My main issue is that BDO as receivers and effectively the bank’s agents were negligent and/or contributed to any losses and that the BNZ and/or BDO’s conduct was injurious or adverse to the company and then to me. There were numerous opportunities to recoup or recover losses and also the sell off asset and/or intellectual property to realise the value, minimising any losses to the companies, the BNZ and/or me as the Guarantor. In my view, the[y] failed and/or neglected in exercising their duty of care and/or are contributor[il]y liable.

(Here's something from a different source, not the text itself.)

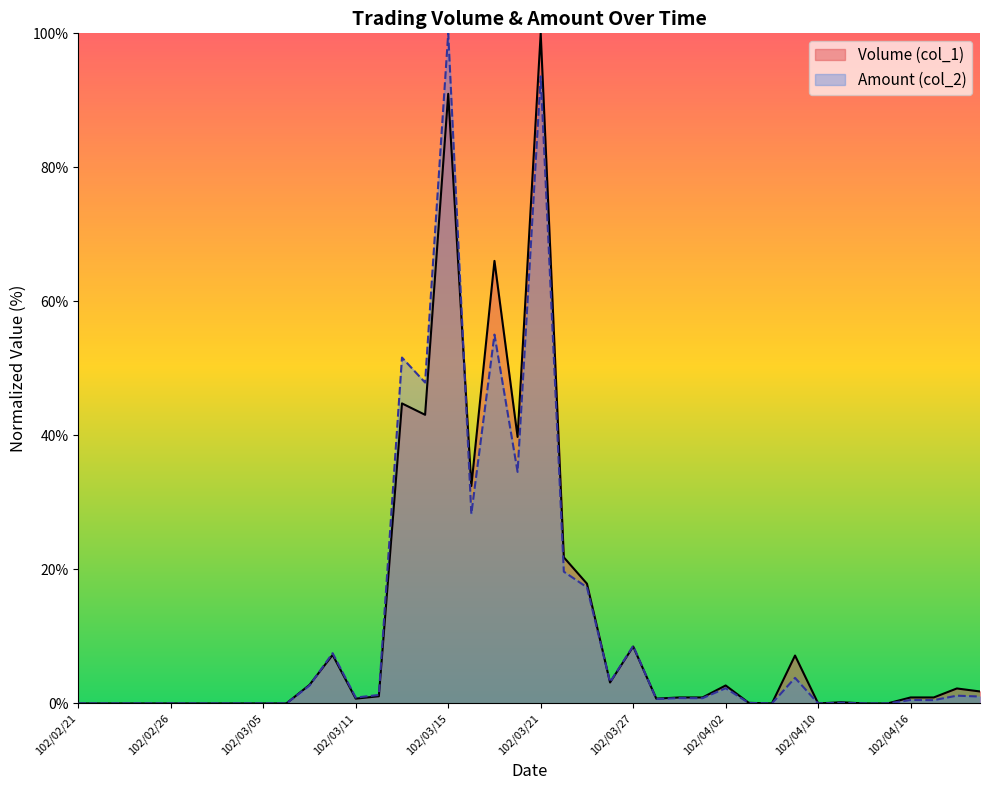

Where is the first local minimum for Amount (col_2)?

102/03/11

[16] We consider that, for a number of reasons, Mr Davey’s proposed appeal lacks merit. All the matters he wishes to raise now were considered by the Judge and rejected.[12] There is no apparent error in the Judge’s reasoning. It is well settled that the existence of a counter-claim or a claim against a third party will rarely justify refusing summary judgment, particularly where the loan agreement or guarantee in question precludes the debtor raising any set-off or counterclaim,[13] which is the case in these proceedings.[14] In any event, Mr Davey’s proposed counter-claim is predicated on BNZ being the agent of the receiver, which is not a tenable position at law.[15]
[17] In summary, Mr Davey’s application comes after a significant delay which is not adequately explained. Further delay will have adverse consequences for BNZ. In these circumstances the merits of the proposed appeal become more relevant and we are satisfied that the proposed appeal does not have merit.
Result
[18] The application for extension of time to appeal is declined.
Solicitors:
Buddle Findlay, Christchurch for Respondent
[1] Bank of New Zealand v Davey [2021] NZHC 1854 [Summary judgment].
[2] Bank of New Zealand v Davey [2021] NZHC 2122 [Costs judgment].
[3] Court of Appeal (Civil) Rules 2005, r 29.
[4] Rule 29A. In his interlocutory application dated 29 August 2022, Mr Davey also sought to appeal against a third judgment of Associate Judge Paulsen dated 16 July 2021 (Bank of New Zealand v Davey [2021] NZHC 1816). However, this Court recently found it has no jurisdiction to consider an appeal from that judgment as leave had to be sought first from the High Court (Davey v Bank of New Zealand [2022] NZCA 517).
[5] Almond v Read [2017] NZSC 80, [2017] 1 NZLR 801 at [38]; Rabson v Attorney-General [2017] NZCA 350 at [9]; and Dowden v Commissioner of Inland Revenue [2020] NZCA 630 at [3].
[6] Almond v Read, above n 5, at [38].
[7] At [38].
[8] At [39].
[9] At [39(c)].
[10] Almond v Read, above n 5, at [38].
[11] Summary judgment, above n 1, at [3].
[12] Summary judgment, above n 1, at [27]–[38].
[13] Baxter v Murray [2020] NZCA 222 at [38], citing Continental Illinois National Bank & Trust Co of Chicago v Papanicolaou [1986] 2 Lloyd’s Rep 441 (CA) at 445.
[14] Compare Patrick v Bank of New Zealand [2018] NZCA 122. In his affidavit, Mr Davey asserts he had various “offsets”, which he seeks (without explanation) to distinguish from a set-off. We do not accept that is a valid distinction.
[15] Receiverships Act 1993, s 6(3) and the Deed of Appointment of Receivers of Company Property both state that the receivers are the agents of Fortress, not BNZ.